Generally when we say “graph” devoid of context and without any other qualification, we mean a simple graph. It’s pretty easy to see how to tweak this definition to get other kinds of graphs, though. A directed graph changes the edge set to be over ordered pairs, rather than unordered pairs. A hypergraph says that the edges can be sets of any size (and corresponding edges are called hyperedges).
An edge is said to be incident to the vertices it contains. Two vertices are adjacent if there is an edge joining them. The number of edges incident to a given vertex is its degree (in a directed graph, we distinguish between the indegree and outdegree).

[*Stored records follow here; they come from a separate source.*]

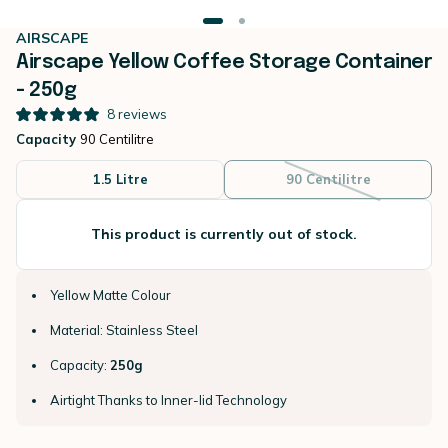
AIRSCAPE
Airscape Yellow Coffee Storage Container
- 250g
8
reviews
Capacity
90 Centilitre
1.5 Litre
90 Centilitre
This product is currently out of stock.
Yellow Matte Colour
Material: Stainless Steel
Capacity:
250g
Airtight Thanks to Inner-lid Technology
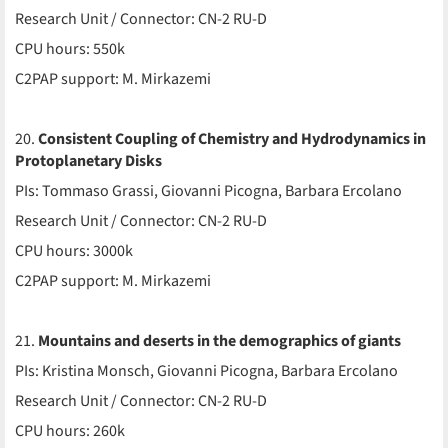
Research Unit / Connector: CN-2 RU-D
CPU hours: 550k
C2PAP support: M. Mirkazemi
20.
Consistent Coupling of Chemistry and Hydrodynamics in
Protoplanetary Disks
PIs: Tommaso Grassi, Giovanni Picogna, Barbara Ercolano
Research Unit / Connector: CN-2 RU-D
CPU hours: 3000k
C2PAP support: M. Mirkazemi
21.
Mountains and deserts in the demographics of giants
PIs: Kristina Monsch, Giovanni Picogna, Barbara Ercolano
Research Unit / Connector: CN-2 RU-D
CPU hours: 260k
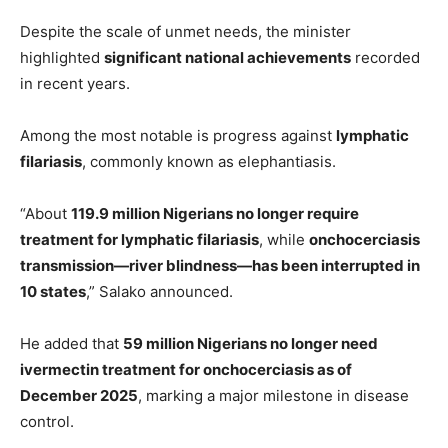
Despite the scale of unmet needs, the minister
highlighted
significant national achievements
recorded
in recent years.
Among the most notable is progress against
lymphatic
filariasis
, commonly known as elephantiasis.
“About
119.9 million Nigerians no longer require
treatment for lymphatic filariasis
, while
onchocerciasis
transmission—river blindness—has been interrupted in
10 states
,” Salako announced.
He added that
59 million Nigerians no longer need
ivermectin treatment for onchocerciasis as of
December 2025
, marking a major milestone in disease
control.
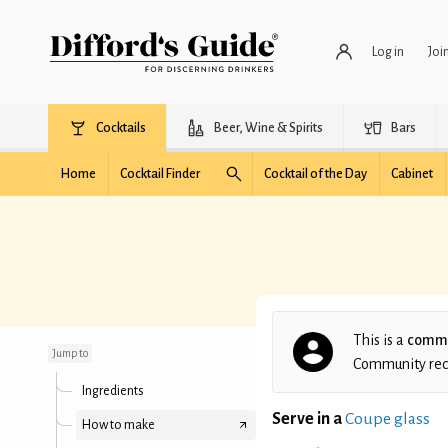
Log in
Joi
Cocktails
Beer, Wine & Spirits
Bars
Home
Cocktail Finder
Cocktail of the Day
Cabinet
Jeff's Red Hook
This is a
commu
Jump to
Community recip
Ingredients
Serve in a
Coupe glass
How to make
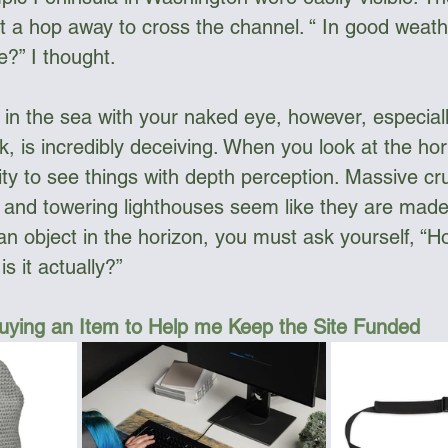
ust a hop away to cross the channel. “ In good weat
?” I thought. 
in the sea with your naked eye, however, especial
k, is incredibly deceiving. When you look at the horiz
lity to see things with depth perception. Massive cr
s, and towering lighthouses seem like they are made
an object in the horizon, you must ask yourself, “Ho
s it actually?”
uying an Item to Help me Keep the Site Funded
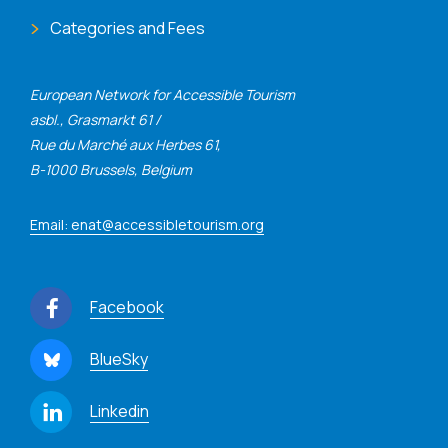
Categories and Fees
European Network for Accessible Tourism
asbl., Grasmarkt 61 /
Rue du Marché aux Herbes 61,
B-1000 Brussels, Belgium
Email: enat@accessibletourism.org
Facebook
BlueSky
Linkedin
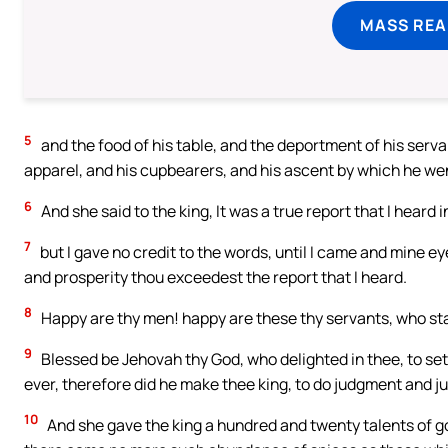
MASS REA
5
and the food of his table, and the deportment of his servan
apparel, and his cupbearers, and his ascent by which he went
6
And she said to the king, It was a true report that I heard 
7
but I gave no credit to the words, until I came and mine e
and prosperity thou exceedest the report that I heard.
8
Happy are thy men! happy are these thy servants, who st
9
Blessed be Jehovah thy God, who delighted in thee, to set 
ever, therefore did he make thee king, to do judgment and ju
10
And she gave the king a hundred and twenty talents of g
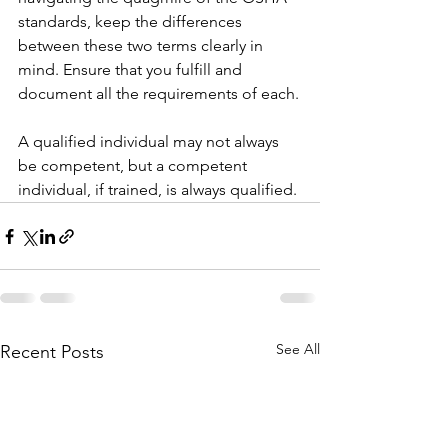
standards, keep the differences 
between these two terms clearly in 
mind. Ensure that you fulfill and 
document all the requirements of each.
A qualified individual may not always 
be competent, but a competent 
individual, if trained, is always qualified.
See All
Recent Posts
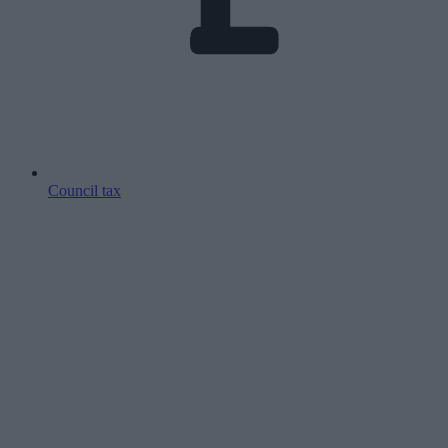
Council tax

A loop is an edge which starts and ends at the same vertex. Two edges that cover the same vertices are called parallel. Note that neither of these can occur in a simple graph, but are natural in some settings.
A walk is a sequence of vertices where each pair of subsequent vertices are adjacent. A path is a walk that does not repeat any vertices. A cycle is a walk where the only repeated vertex occurs at the first and last position.
In a simple graph, “there is a path from vertex u to vertex v” is an equivalence relation. Such an equivalence class is called a component of a graph.
A graph is called connected if it has exactly one component, or equivalently, if there is a path between every pair of vertices.
A graph is called acyclic if it does not contain any cycles. A simple acyclic graph is called a forest. A connected forest is called a tree. If you take a tree and pick your favourite vertex and call it the root, the result is a rooted tree.
A conjunctive query is a particular kind of database query, in practical terms, it’s a join of a set of relations combined with a set of equality predicates. The predicates can either equate two columns or equate a column and a constant.
We have to tie this back to databases somehow, so let's keep going.
The query graph of a conjunctive query is constructed by setting the vertex set of the graph to be the set of relations being joined and the edge set to be all pairs of relations which have a predicate that relates them. In general this requires the use of hyperedges to fully represent, but you can get a usable definition with just a simple graph.
Since joins are commutative and associative, we can compute the query graph piece-by-piece by picking our two favourite relations and joining them, and replacing them with a new relation. This transforms the query graph by way of identifying vertices (note that the verb “to identify” here means “to consider identical” rather than “to recognize” or something). We assert that two vertices are now the same vertex, and the new combined vertex is a part of all the edges both of the previous ones were. This is like a quotient, if you are familiar with that from abstract algebra.
The shape of the query graph says a lot about how easy a given join is to compute. If the query graph is a tree, it's much simpler to compute efficiently. If it contains cycles, we need much heavier machinery to do so.
A join order is a sequence of vertices to be identified. A join order without cross products is one in which we only ever identify adjacent vertices.
I will update this issue if necessary. I wanted to make sure we are on the same page because we will talk about graphs in the future and I wanted to make sure we are all on the same page here and I felt like telling that equivalence relation story about Kevin. Have a good one.